## Existence of Splitting Field with degree less than n!

If $K$ is a field and $f\in K[X]$ has degree $n\geq 1$, then there exists a splitting field $F$ of $f$ with $[F:K]\leq n!$.

Proof:

We use induction on $n=\deg f$.

Base case: If $n=1$, or if $f$ splits over $K$, then $F=K$ is a splitting field with $[F:K]=1\leq 1!$.

Induction Hypothesis: Assume the statement is true for degree $n-1$, where $n>1$.

If $n=\deg f>1$ and $f$ does not split over $K$, let $g\in K[X]$ be an irreducible factor of $f$ with $\deg g>1$. Let $u$ be a root of $g$, then $\displaystyle [K(u):K]=\deg g>1.$

Write $f=(x-u)h$ with $h\in K(u)[X]$ of degree $n-1$. By induction hypothesis, there exists a splitting field $F$ of $h$ over $K(u)$ with $[F:K(u)]\leq(n-1)!$.

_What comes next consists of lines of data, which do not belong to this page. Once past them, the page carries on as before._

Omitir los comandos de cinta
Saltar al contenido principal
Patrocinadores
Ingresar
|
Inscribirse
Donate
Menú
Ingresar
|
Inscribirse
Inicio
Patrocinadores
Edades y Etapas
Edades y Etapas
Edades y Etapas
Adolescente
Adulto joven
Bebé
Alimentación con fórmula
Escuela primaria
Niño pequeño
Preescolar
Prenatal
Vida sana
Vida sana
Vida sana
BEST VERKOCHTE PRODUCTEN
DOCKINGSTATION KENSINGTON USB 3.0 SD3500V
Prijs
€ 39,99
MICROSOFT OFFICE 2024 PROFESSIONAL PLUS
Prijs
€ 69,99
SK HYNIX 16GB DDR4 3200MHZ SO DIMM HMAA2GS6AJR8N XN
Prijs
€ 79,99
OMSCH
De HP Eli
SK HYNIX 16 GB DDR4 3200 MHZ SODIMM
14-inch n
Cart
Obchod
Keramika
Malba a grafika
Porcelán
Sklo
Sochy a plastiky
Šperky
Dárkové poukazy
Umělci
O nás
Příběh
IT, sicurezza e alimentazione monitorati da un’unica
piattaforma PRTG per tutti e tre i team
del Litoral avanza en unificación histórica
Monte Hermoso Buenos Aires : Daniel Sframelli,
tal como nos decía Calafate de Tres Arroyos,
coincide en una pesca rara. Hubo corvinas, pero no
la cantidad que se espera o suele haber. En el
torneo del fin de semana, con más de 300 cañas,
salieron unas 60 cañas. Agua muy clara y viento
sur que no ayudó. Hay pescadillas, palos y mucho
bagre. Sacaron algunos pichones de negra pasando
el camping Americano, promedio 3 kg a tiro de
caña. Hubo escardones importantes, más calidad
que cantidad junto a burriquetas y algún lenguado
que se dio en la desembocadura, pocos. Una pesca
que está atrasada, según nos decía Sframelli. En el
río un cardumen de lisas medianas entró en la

That is, $h=u_0(x-u_1)\dots(x-u_{n-1})$ with $u_i\in F$ and $F=K(u)(u_1,\dots,u_{n-1})=K(u,u_1,\dots,u_{n-1})$. Thus $f=u_0(x-u)(x-u_1)\dots(x-u_{n-1})$, so $f$ splits over $F$.

This shows $F$ is a splitting field of $f$ over $K$ of dimension \begin{aligned} [F:K]&=[F:K(u)][K(u):K]\\ &\leq (n-1)!(\deg g)\\ &\leq n! \end{aligned}